I have a four-year-old Lemond Sarthe which has an Ultegra compact crankset. My LBS suggested I replace the rear cassette to "match" the replacement chain, since the old chain (actually my second) is near the end of it's life. Since I have an Ultegra crankset (and rear derailleur), should I just get the Ultegra cassette/chain, or will the 105 work okay? Thanks for helping clarify, if you have the time! - JP


----------



## frdfandc (Nov 27, 2007)

You can use either. 105 cassette and 105 chain, 105 cassette and Ultegra chain, Ultegra cassette and 105 chain, Ultegra cassette and Ultegra chain.

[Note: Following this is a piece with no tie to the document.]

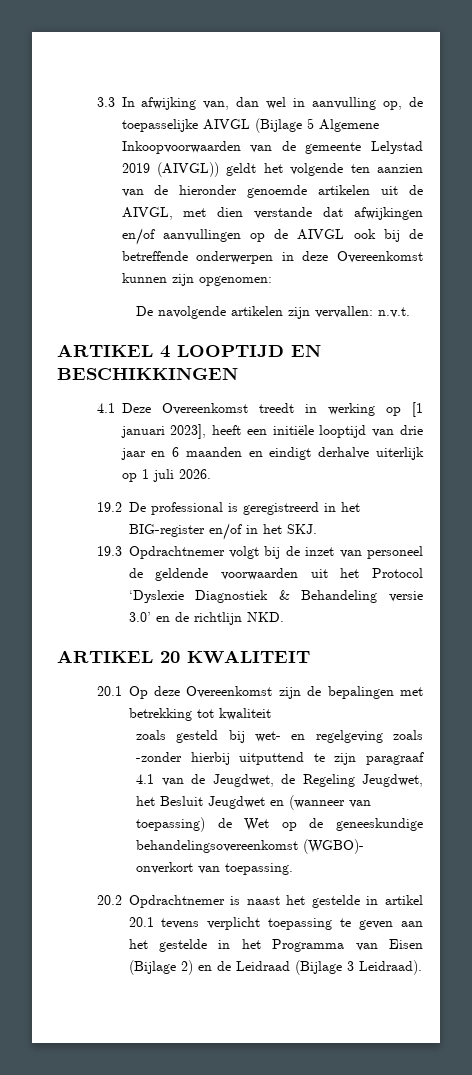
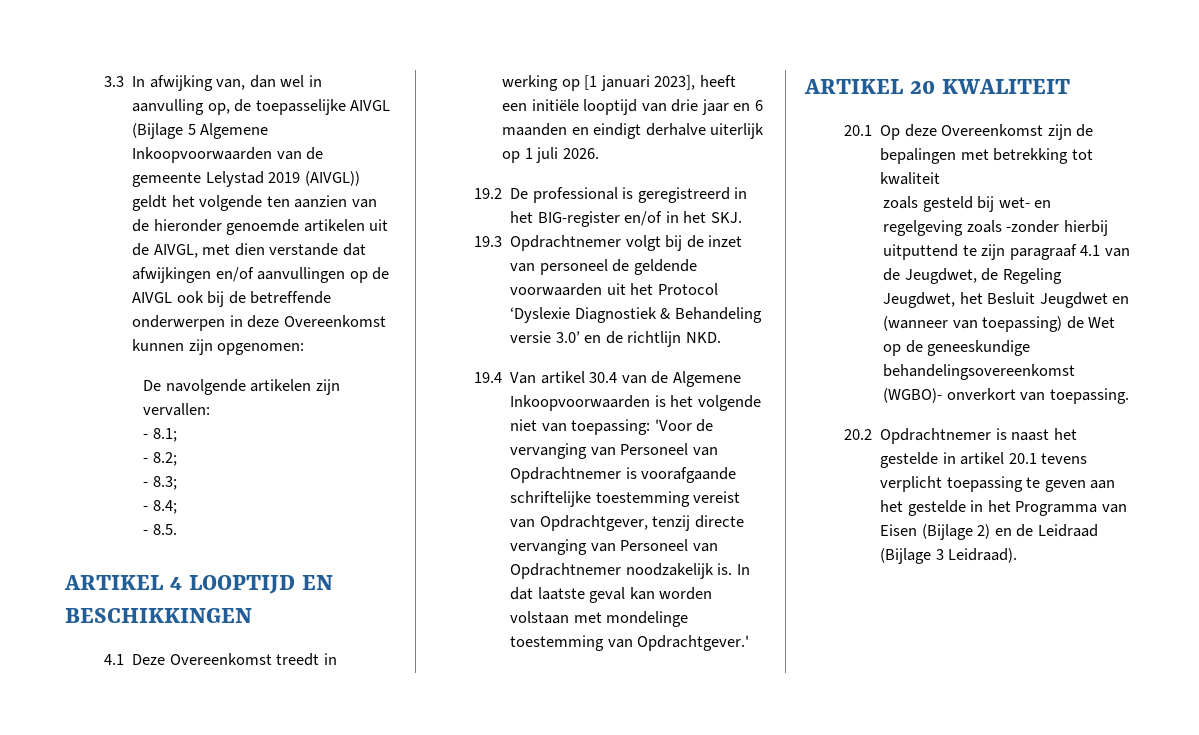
[378,307,411,318] n.v.t. -> [143,428,177,442] [143,452,177,466] [143,476,177,490] [143,500,177,514] [143,524,177,535] // - 8.1; // - 8.2; // - 8.3; // - 8.4; // - 8.5.
(284, 617) none -> [474,371,741,387] [510,395,761,411] [510,419,714,435] [510,443,718,459] [510,467,737,483] [510,491,741,507] [510,515,744,531] [510,539,718,555] [510,563,750,579] [510,587,713,603] [510,611,689,627] [510,635,750,651] // 19.4 Van artikel 30.4 van de Algemene Inkoopvoorwaarden is het volgende niet van toepassing: 'Voor de vervanging van Personeel van Opdrachtnemer is voorafgaande schriftelijke toestemming vereist van Opdrachtgever, tenzij directe vervanging van Personeel van Opdrachtnemer noodzakelijk is. In dat laatste geval kan worden volstaan met mondelinge toestemming van Opdrachtgever.'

Doesn't matter. Just use what fits your wallet.


----------



## twin001 (Jul 24, 2011)

I am currently running an Ultegra 53/39 with a 105 chain and 105 12-27 cassette....works great.


----------



## tihsepa (Nov 27, 2008)

I have a 105 drivetrain with a DA chain and BB. It works.


----------



## jpatkinson (Jun 10, 2007)

twin001 said:


> I am currently running an Ultegra 53/39 with a 105 chain and 105 12-27 cassette....works great.


Thanks, everyone! I am switching from 12-25 rear to get ^ (that) cassette + chain, and will continue running 50/34 on the front (San Francisco hills and weak legs!).


----------



## Mr. Versatile (Nov 24, 2005)

Makes no difference. They'll all work perfectly with each other.


----------